Konuya yoğunlaşacak olursak çağımız için var olmaması düşünülemeyen ve etkileşmek zorunda olduğumuz toplum bizi yaratır. Her düşünce devrimi sonrası yeniden farklı bir açılımla bunu yapmıştır. Bu aşamada Horkheimer'ın döneminin etkili düşünceleri olan Aydınlanma Çağı'nın getireleri; toplumu, Goya'nın da düşüncelerden savmak istediği canavarlardan kurtarmak istese de her şeyi duyumlara bağlayan bu düşünce tarzı düşünceyi akıldan uzaklaştırmıştır ve uzun bir uykuya terk etmiştir.

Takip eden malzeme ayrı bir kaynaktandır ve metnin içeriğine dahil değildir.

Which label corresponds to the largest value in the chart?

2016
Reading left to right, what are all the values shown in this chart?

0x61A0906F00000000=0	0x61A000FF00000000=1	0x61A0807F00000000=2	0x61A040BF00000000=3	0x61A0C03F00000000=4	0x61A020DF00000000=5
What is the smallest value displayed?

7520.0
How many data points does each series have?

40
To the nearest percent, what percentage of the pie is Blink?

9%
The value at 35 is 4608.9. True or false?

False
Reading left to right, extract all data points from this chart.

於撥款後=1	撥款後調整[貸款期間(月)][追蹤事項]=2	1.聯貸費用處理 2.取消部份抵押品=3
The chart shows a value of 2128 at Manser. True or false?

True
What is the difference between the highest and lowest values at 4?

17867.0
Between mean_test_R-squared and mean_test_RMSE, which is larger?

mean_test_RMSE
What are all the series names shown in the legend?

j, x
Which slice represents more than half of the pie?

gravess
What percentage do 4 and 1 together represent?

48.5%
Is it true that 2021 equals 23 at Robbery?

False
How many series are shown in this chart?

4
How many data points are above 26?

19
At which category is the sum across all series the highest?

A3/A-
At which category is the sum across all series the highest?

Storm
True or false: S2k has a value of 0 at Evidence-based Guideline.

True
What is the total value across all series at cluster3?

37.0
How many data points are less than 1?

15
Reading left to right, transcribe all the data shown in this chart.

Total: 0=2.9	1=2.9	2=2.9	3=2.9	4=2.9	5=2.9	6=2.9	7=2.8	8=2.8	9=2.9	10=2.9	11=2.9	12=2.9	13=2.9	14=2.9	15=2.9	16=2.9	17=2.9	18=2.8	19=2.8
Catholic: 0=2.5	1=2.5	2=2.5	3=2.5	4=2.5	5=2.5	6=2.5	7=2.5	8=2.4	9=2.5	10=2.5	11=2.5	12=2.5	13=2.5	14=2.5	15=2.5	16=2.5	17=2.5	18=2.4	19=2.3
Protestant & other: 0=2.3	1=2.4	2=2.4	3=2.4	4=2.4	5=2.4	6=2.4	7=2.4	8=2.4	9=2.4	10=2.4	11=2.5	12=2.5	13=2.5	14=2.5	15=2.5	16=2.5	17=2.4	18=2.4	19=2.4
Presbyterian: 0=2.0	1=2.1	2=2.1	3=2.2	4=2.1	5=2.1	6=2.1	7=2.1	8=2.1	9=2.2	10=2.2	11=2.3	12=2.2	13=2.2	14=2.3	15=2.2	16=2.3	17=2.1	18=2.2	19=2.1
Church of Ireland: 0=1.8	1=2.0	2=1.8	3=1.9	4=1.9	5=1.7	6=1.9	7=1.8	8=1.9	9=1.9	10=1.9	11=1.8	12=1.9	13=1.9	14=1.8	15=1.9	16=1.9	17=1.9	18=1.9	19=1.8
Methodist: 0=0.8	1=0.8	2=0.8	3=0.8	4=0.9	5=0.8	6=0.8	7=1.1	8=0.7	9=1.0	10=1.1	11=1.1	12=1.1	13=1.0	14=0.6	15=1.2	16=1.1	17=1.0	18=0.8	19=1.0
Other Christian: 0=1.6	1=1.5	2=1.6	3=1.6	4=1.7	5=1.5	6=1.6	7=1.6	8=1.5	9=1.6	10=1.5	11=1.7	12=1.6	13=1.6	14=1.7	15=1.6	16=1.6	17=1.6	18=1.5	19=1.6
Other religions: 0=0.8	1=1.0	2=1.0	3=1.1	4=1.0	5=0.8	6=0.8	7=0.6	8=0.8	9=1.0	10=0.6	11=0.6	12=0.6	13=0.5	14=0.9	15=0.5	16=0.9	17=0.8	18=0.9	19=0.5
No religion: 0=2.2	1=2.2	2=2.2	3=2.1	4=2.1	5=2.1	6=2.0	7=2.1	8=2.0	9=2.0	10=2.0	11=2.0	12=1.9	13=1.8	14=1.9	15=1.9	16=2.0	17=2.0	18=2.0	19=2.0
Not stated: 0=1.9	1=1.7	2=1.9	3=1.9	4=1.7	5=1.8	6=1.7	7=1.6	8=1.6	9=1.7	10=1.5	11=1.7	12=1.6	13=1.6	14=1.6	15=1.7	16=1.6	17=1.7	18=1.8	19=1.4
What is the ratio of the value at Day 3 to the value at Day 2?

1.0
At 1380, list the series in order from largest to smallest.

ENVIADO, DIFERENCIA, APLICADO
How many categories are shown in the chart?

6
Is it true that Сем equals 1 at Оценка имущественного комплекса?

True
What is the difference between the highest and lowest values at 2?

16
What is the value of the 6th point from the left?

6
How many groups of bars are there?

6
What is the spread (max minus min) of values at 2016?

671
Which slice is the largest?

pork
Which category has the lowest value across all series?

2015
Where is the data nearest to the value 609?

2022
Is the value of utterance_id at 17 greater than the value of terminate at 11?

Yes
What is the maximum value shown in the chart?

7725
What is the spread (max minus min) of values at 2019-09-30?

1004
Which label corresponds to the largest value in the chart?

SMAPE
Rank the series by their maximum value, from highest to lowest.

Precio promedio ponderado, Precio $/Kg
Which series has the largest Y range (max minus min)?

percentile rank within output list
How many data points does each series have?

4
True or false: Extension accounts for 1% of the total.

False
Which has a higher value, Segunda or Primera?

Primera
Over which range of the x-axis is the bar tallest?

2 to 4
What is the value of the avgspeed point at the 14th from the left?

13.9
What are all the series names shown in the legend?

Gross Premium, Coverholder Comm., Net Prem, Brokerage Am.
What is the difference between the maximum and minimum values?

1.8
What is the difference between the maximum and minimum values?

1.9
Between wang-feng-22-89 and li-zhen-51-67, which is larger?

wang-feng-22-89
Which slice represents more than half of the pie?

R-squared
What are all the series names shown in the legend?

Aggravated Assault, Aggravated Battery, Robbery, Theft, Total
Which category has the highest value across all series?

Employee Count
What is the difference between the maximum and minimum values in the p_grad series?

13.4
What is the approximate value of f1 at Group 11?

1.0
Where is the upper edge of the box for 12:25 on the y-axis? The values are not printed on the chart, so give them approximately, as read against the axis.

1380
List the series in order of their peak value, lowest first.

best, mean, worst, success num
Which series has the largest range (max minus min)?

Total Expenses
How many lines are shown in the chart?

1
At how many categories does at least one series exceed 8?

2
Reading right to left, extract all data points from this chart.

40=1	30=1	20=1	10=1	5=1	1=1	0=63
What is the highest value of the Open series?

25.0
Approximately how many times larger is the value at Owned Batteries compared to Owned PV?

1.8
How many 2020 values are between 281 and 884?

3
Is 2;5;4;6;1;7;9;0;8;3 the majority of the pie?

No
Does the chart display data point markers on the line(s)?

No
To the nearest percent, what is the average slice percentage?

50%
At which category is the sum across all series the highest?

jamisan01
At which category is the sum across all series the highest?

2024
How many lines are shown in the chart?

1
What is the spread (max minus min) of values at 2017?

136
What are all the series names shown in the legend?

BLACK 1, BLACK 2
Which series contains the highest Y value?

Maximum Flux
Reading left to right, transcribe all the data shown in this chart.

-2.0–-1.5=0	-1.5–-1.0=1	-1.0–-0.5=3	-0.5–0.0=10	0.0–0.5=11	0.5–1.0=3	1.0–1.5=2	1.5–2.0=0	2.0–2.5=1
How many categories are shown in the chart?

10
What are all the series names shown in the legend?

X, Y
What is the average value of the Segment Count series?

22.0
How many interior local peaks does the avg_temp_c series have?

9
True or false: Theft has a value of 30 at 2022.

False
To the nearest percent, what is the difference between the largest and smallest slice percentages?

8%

Sanırız ki bu yeni dünya iyidir, güzeldir. Daha çok haklar vardır, insanlar daha özgürdür -çünkü birbirinden haberi yoktur. Ancak deneyleri salt gerçek kabul eden, bilimi en kutsal sayan, yalnız gerçeklik için değil bilimsel deneyleri varlığının bir kanıtı sayan bu tek dünya anlayışı düşünmeyen bir kitle yaratmıştır. Monistler vardır düalistler vardır. Hepsi bambaşka dünyalar yaratır. Yorumlar bir nevi bu dünyayı. Ama kaçınılamaz bir gerçek vardır; Aydınlanma sonrası düşünce tarzı, pozitivizmin alet edevatları arasına sıkıştırılmış, oyuncak edilmiş bir tek dünya yaratmaya çalışırken bireyin varlığını duygularını ve düşüncelerini unutturmuş ve birey birey toplumu çökertmiştir. Yarattığı gibi yazmayan, ürettiği gibi konuşmayan veriler ve sembollerden oluşan pür semiyotik bir dünya oluşturmuştur. Hiç sormamıştır insan bu simulakra ve taklit dünyasını kaldırabilecek olgunluğa ulaşmış mıdır diye. Ahlaki çöküntüye ortam sağlanmış ve düşünsel hastalıkların ve toplumsal yabancılaşmanın, bireysel bozuklukların sebebi olmuştur. En son Baudrillard'ın anlatmaya çalıştığı noktaya gelinmiştir. Şehrimizde olan patlamaları televizyondan gördüğümüz kadar gerçek sandığımız noktaya, faşizm hakkında konuşmayanların da kapitalizm hakkında haykırdığı dünyaya... Bu yanılsamalar insanı derin bir hüzne ve yalnızlığa sürüklemiş varoluşsal kaygıların sebep verdiği bir yalnızlık yerine katı bir pişmanlık, tek başınalık yaratmıştır. Baudrillard'ın sanatın sonu, Nietszche'nin ahlakın soykütüğünün sonu saydığı bu pişmanlık; şimdi de toplumun kurtulma çabasının önünde durmaktadır.